Lisa B. Smith, RDN is a Registered Dietitian Nutritionist with the Southern Ute Shining Mountain Health and Wellness.
CRANBERRY-STRAWBERRY COMPOTE
(Used instead of canned cranberries for Thanksgiving.)
Ingredients
- 1 12 oz bag fresh cranberries, rinsed
- 1 16 oz bag of frozen strawberries
- 3/4 to 1 cup sugar (depending on taste)
- 2-3 cups water
Directions
- Place all ingredients in a heavy pot or Dutch oven.
- Heat on high until boiling, stirring frequently.
- Reduce heat to simmer until cranberries pop and strawberries soften, about 10 minutes.

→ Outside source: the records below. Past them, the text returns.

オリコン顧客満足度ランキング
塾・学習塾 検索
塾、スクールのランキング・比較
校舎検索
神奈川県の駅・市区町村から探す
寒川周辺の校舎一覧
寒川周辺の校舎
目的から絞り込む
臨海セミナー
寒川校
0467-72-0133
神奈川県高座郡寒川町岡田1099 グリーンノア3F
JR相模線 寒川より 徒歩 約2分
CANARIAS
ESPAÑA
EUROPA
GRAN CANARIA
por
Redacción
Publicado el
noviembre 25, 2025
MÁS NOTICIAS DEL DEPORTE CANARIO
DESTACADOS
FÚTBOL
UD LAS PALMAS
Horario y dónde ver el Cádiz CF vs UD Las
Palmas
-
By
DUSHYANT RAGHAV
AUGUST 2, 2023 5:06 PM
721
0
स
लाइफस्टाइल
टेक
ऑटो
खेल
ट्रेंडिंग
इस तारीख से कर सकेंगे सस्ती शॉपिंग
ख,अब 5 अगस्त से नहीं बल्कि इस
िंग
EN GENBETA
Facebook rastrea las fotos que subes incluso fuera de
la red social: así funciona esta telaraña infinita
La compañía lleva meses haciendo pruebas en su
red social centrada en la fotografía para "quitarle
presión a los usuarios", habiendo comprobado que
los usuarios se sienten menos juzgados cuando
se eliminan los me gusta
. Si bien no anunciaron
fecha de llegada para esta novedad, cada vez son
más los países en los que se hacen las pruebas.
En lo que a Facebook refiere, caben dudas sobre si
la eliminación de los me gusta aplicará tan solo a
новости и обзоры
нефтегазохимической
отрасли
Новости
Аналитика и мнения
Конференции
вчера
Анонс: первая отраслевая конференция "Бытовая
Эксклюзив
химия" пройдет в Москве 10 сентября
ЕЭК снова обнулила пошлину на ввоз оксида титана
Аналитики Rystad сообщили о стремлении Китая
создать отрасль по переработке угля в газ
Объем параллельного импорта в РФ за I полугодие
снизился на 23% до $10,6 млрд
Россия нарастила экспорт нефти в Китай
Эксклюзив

- Let cool and refrigerate.
- Serve with turkey and thanksgiving sides.
- Serving size: 2 Tablespoons
- Nutrition per serving: 36 Calories, 9g Carbohydrates, 1 gram Fiber
CRANBERRY SALSA
Ingredients
- 1 12 oz bag fresh cranberries, rinsed
- 1/2 cup sugar
- 2-3 scallions
- 1 inch of ginger
- 1 handful of cilantro
- 1 jalapeno, seeded
- 1 lime, juiced
- 1/2 teaspoon salt (optional)
Directions
- Place all ingredients in a food processor and blend together until desired texture (finely chopped or chunky, but not pureed).
- Serve on a sandwich with turkey, serve with tortilla chips or over cream cheese! Delish!